SELECTED EXTRACT:
*** Block opens ***

Studio album by Emmet Swimming
- Released: 1996
- Recorded: Reflection Sound, Charlotte, NC
- Genre: Rock, alternative rock
- Length: 48:18
- Label: Epic Records
- Producer: Don Dixon

Emmet Swimming chronology
| wake (1994) | Arlington to Boston (1996) | Big Night Without You (1998) |

= Arlington to Boston =

Arlington to Boston is the third album released from the band emmet swimming. It was the release that first garnered national attention for them.

*** Block closes ***

WRITTEN TASK A:
From the first line of the listing through the line containing "donne, ma anche scene di bambini, animali…", output each line as one string in a JSON list, omitting blank lines and leaving out the pictures.

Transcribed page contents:

*** Block opens ***

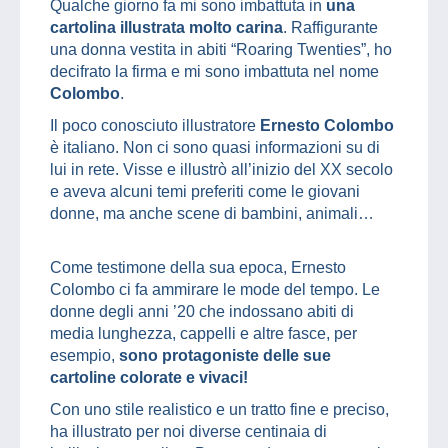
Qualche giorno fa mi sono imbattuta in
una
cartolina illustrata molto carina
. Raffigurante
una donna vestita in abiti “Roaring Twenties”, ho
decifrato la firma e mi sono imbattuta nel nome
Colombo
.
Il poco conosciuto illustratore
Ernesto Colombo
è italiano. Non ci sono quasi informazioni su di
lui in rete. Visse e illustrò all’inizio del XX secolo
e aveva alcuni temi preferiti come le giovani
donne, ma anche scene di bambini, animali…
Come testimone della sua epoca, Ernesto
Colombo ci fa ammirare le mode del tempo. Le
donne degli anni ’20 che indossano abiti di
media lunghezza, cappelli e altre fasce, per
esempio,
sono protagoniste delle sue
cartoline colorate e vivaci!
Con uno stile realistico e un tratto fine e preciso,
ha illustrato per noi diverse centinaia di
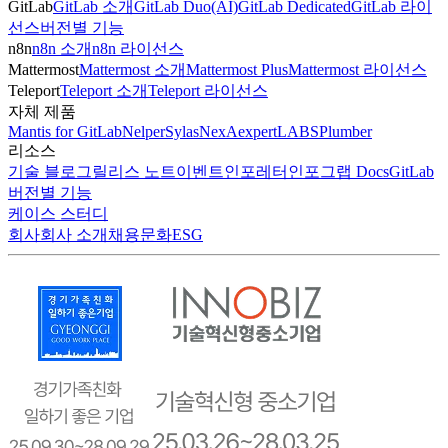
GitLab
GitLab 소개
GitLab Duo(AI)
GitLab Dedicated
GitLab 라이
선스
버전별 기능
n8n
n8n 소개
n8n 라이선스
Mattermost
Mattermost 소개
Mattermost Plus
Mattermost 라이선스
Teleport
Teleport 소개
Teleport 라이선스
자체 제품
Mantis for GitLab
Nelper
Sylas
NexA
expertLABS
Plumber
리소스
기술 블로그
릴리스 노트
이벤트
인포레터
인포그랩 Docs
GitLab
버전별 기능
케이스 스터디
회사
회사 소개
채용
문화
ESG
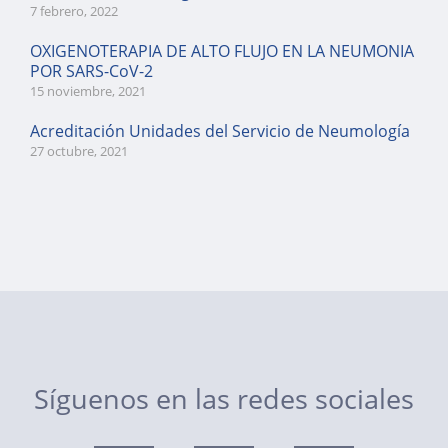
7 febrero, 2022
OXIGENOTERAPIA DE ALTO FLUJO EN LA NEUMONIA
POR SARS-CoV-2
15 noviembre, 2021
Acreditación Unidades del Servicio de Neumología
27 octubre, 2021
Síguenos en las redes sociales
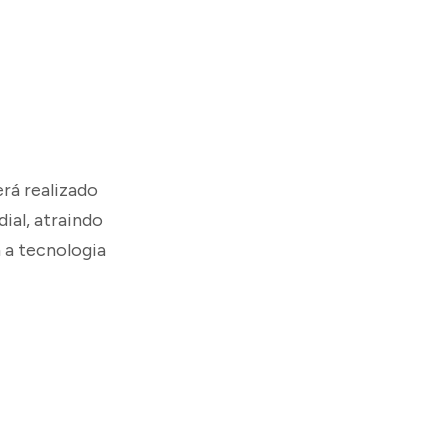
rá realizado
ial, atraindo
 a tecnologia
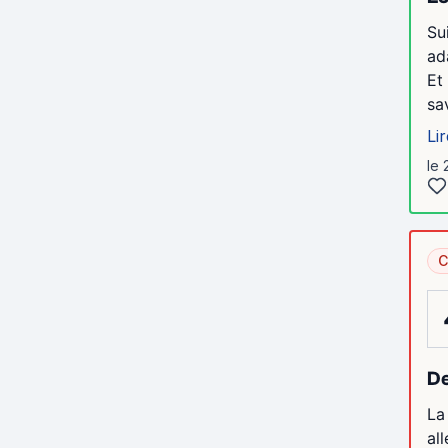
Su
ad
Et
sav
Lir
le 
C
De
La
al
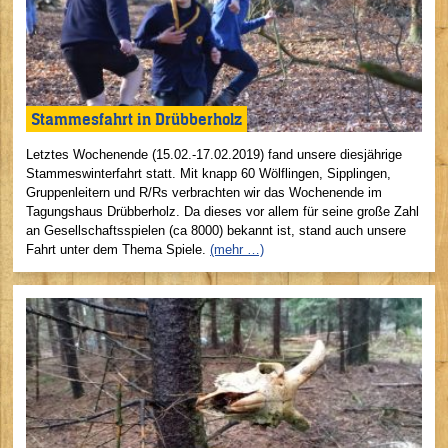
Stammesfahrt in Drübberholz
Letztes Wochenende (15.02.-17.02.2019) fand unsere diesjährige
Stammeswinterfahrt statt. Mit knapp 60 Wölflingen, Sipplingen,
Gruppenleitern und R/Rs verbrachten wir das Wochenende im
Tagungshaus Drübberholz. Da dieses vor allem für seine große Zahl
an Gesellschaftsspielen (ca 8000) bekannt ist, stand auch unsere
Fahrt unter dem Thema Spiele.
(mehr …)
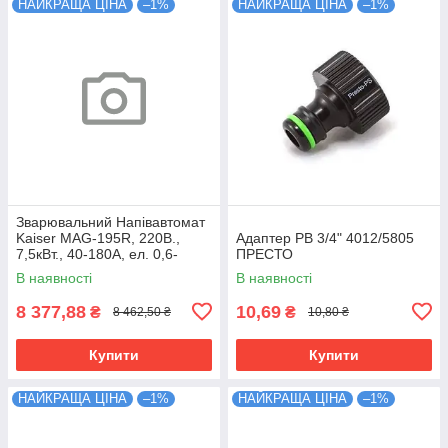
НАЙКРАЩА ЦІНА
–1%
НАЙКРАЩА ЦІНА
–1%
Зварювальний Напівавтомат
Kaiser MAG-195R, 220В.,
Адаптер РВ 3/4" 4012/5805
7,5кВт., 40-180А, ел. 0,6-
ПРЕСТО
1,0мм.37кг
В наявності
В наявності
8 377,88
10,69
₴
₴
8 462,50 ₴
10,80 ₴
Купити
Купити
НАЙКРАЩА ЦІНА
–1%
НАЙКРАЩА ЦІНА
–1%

*** Block closes ***

WRITTEN TASK B:
According to the Arlington to Boston album entry, at which studio was the album recorded?

ANSWER BOX A:
[
  "Qualche giorno fa mi sono imbattuta in",
  "una",
  "cartolina illustrata molto carina",
  ". Raffigurante",
  "una donna vestita in abiti “Roaring Twenties”, ho",
  "decifrato la firma e mi sono imbattuta nel nome",
  "Colombo",
  ".",
  "Il poco conosciuto illustratore",
  "Ernesto Colombo",
  "è italiano. Non ci sono quasi informazioni su di",
  "lui in rete. Visse e illustrò all’inizio del XX secolo",
  "e aveva alcuni temi preferiti come le giovani",
  "donne, ma anche scene di bambini, animali…"
]

ANSWER BOX B:
Reflection Sound, in Charlotte, NC.